In my meditations, the deeper I went, the more my breath would slow down—until, eventually, it would naturally stop flowing. I don’t know how long I would stay in that breathless state, but I would come back and gasp for air. At some point, my walk through this cave felt just like that stage of my meditations.

the Bhagavad Gita says that one should raise the self with Self, not trample down the self. I had been trampling down my personal self in the name of getting free from his humanness. I now needed to learn how to raise those energies up to assist me on the journey.

I had built a mental concept of absolute discipline that was actually holding me back.

The energy I experienced while teaching my classes at Santa Fe was the same energy I was dealing with in my yoga and meditations. In meditation, that energy would flow upward and lift me away from my everyday self. When I stood in front of a class, the very same energy would explode into a passionate, heartfelt lecture.

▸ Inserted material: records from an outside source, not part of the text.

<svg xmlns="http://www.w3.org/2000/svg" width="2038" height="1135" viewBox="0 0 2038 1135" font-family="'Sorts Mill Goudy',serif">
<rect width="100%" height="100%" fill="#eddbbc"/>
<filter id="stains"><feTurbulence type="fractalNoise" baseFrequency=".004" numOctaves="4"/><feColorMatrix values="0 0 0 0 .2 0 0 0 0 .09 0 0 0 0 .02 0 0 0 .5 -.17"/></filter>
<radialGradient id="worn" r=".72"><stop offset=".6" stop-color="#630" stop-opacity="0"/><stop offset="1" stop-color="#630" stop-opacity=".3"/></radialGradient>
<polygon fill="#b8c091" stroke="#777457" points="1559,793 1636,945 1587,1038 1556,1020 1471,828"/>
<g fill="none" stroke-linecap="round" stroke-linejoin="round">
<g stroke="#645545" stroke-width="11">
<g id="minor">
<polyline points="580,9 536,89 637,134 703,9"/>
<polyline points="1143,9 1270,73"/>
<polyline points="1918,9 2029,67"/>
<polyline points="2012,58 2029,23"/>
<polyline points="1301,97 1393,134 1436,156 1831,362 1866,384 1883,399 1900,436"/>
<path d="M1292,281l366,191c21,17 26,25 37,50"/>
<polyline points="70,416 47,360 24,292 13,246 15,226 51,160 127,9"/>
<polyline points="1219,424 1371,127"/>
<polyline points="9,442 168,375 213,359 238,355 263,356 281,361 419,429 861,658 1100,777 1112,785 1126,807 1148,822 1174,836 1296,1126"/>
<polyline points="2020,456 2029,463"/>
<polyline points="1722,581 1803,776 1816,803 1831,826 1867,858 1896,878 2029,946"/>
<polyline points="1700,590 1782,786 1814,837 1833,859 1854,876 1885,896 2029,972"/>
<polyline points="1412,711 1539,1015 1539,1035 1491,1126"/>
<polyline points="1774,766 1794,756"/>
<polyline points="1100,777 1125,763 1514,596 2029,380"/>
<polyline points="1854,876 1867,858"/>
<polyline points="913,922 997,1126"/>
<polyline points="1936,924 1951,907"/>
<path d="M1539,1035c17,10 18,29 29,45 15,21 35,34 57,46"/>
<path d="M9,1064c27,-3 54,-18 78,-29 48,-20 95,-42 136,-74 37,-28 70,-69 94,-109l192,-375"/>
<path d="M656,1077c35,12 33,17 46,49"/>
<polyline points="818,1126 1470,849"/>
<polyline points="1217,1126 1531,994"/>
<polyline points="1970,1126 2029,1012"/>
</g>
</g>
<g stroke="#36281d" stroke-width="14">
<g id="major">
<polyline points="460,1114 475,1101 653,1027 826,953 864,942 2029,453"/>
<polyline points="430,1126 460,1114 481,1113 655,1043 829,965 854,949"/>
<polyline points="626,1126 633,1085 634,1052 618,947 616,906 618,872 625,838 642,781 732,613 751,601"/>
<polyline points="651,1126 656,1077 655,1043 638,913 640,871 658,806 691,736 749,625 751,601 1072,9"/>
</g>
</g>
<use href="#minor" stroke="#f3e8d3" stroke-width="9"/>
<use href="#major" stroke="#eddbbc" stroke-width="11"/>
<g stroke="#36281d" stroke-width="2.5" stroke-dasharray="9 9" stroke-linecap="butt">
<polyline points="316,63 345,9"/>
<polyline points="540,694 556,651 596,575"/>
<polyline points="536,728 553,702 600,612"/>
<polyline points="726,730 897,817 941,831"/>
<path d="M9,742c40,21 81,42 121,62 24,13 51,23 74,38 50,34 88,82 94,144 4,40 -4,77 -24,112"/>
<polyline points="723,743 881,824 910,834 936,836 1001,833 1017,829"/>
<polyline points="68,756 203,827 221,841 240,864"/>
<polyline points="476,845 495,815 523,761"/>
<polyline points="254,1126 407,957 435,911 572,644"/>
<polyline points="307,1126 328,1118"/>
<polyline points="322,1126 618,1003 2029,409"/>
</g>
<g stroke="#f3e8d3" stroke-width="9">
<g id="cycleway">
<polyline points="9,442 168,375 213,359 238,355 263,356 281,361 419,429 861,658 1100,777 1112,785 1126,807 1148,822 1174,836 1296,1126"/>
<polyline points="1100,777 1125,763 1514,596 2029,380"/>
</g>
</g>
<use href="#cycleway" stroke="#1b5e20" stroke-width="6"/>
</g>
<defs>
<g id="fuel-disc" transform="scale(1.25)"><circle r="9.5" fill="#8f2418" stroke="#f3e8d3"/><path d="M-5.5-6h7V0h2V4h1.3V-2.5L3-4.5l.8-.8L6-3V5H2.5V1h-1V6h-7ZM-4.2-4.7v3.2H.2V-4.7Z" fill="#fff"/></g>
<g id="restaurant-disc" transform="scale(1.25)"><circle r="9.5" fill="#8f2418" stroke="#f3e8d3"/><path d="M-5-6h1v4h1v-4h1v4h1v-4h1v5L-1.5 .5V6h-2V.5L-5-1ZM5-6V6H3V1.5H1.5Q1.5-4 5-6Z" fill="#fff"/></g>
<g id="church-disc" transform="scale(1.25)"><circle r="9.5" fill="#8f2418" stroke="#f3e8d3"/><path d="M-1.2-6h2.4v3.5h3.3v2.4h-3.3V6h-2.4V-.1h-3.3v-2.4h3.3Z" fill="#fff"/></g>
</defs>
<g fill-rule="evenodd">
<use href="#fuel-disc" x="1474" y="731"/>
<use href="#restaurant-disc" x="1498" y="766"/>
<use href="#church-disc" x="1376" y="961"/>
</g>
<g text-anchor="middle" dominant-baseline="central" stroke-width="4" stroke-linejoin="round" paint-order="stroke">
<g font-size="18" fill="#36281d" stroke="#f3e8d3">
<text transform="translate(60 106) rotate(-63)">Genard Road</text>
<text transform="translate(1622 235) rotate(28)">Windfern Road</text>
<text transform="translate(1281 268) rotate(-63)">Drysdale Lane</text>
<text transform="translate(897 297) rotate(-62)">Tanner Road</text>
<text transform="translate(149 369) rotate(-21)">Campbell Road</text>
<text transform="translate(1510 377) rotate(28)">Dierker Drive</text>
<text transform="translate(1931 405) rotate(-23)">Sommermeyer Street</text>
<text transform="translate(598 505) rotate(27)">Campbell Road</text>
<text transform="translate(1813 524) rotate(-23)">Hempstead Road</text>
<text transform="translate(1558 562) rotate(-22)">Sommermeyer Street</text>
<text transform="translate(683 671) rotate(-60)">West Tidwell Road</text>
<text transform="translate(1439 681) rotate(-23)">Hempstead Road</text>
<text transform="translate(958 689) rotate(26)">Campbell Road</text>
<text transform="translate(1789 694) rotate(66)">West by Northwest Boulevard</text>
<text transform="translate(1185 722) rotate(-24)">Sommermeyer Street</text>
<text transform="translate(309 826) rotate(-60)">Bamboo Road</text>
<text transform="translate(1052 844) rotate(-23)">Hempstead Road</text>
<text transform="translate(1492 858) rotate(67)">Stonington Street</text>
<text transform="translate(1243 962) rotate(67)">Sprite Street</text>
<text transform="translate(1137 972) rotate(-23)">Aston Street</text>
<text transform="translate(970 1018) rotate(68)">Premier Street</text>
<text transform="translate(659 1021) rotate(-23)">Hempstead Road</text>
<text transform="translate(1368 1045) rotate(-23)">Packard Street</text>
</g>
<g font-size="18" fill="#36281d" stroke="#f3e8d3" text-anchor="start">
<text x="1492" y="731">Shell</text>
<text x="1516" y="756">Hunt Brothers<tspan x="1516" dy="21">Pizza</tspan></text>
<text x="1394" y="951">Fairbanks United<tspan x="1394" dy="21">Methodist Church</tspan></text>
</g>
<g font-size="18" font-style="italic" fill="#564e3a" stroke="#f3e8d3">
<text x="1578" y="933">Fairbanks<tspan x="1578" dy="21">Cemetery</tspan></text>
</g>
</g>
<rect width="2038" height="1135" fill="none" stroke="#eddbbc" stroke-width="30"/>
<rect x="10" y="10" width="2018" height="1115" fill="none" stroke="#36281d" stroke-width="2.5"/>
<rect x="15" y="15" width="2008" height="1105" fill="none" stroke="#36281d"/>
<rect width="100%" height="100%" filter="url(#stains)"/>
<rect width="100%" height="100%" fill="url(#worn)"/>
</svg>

How do I grow from this book?

  • I will refer to the samadhi experience description when I need motivation.
  • I will refer to the various examples of how someone successfully installed habits for mundane actions (connected with Peace is Every Breath’s gathas). If Michael could install them, I can.
  • I now have a reference of someone who reacted to aversions by following the most painful and ego-burning path of doing what the mind doesn’t want. Connected with Tim Ferriss’s “do what you fear most” and using fear as your guide.
  • Reaching samadhi doesn’t seem to be a guarantee that you will keep growing spiritually. I have been meditating for a few years and practicing yoga and I would love to have similar experiences, but it’s valuable to know that having them doesn’t seem like a recipe for “perfect behavior”, at least based on an external assessment.
  • I have mixed feelings about his insight that trying to raise the higher self by crushing the lower self by being too disciplined doesn’t work.

Connections

  • Eckhart Tolle, Ramana Maharshi: strong early life transformative spiritual experiences.
  • Book: Peace is Every Breath: gathas.